# Start of Selection
Why China is not a true Political Meritocracy

Philip Callan
13 min readMar 5, 2021

Through literature, news articles and propaganda, we are often told that the Chinese Communist Party (CCP) and the Chinese Government is a meritocratic organization, where all senior Government officials have earned their way to the top by proving themselves worthy over decades of ruling experience. The oft-cited comparison is that made with Barack Obama, who was one of the youngest American Presidents, elected to office at age 47, and who had not previously been a leader in American politics before being elected to the highest position in the land. When compared with Chinese politics, Obama may not have even been a provincial level governor at this age, and would certainly not have been in the running to rule the country. Chinese leaders who make it to the higher echelons of the CCP generally have decades of experience running committees at village, township, city and provincial level. They are rigorously evaluated and re-evaluated as their careers progress, through various testing criteria administered by the all-encompassing CCP Organisation Department. However, in this essay, I will argue that, while it is more meritocratic than some democracies in the West, the CCP falls short of its meritocratic ideal due to issues such as cronyism, job trading, factionalism at the higher levels of the party and, most importantly, a lack of a real guiding vision as to what constitutes a leader of true merit.

The Standing Committee of the Politburo of the Chinese Communist Party

What is a Political Meritocracy?

Political meritocracy is broadly defined as a political system which is designed to identify, evaluate and promote leaders with certain, valued, qualities through the echelons of the hierarchy over time. In contrast to electoral democracies, the elite leaders are not selected by the masses through voting. Rather, (in the ideal), they rise to the top through proving themselves to be capable leaders over time, by consistently displaying qualities deemed meritorious by the institutions which select them.

In the Chinese context, it is impossible to fully know the criteria by which promotions are evaluated, as the criteria has changed over time and is not in the public domain. It is known that the ruling party stresses the need for leaders to have: extensive prior experience, due to the size and complexity of China; a track record of success, via examinations and performance reviews of past leadership posts (usually based on economic criteria); a high degree of intelligence, with university-education a must; and to be a ‘virtuous’ person, i.e. to be free from vice and corruption, and to be a moral person — a Confucian ideal which has stayed integral to Chinese politics to this day. (Bell, 2018)

History of Political Meritocracy in China

This system and its ideals have evolved throughout millennia of Chinese political experiences and thought.
# End of Selection
# Start of Data lines
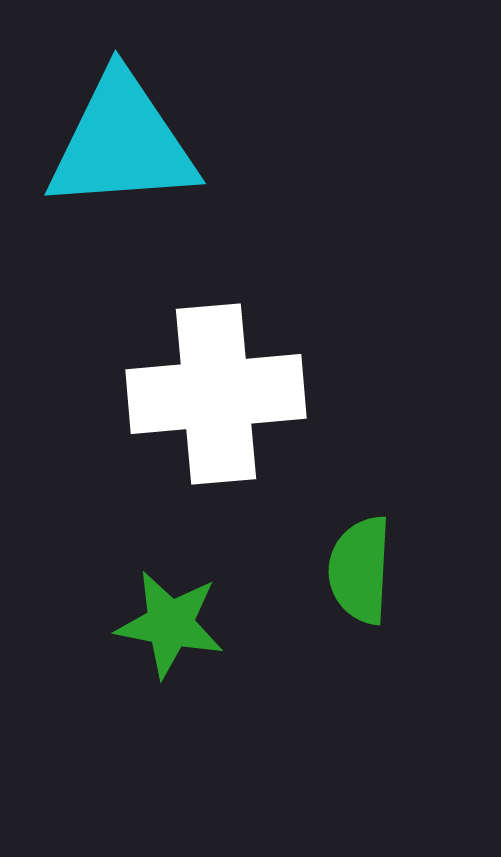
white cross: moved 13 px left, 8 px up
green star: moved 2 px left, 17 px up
# End of Data lines
-- Instructions to follow --
List the issues that the essay on Chinese political meritocracy says keep the party from reaching its meritocratic ideal. The material has nothing to do with the essay.

-- Solution to this task --
- Cronyism
- Job trading
- Factionalism at the higher levels of the party
- A lack of a real guiding vision as to what constitutes a leader of true merit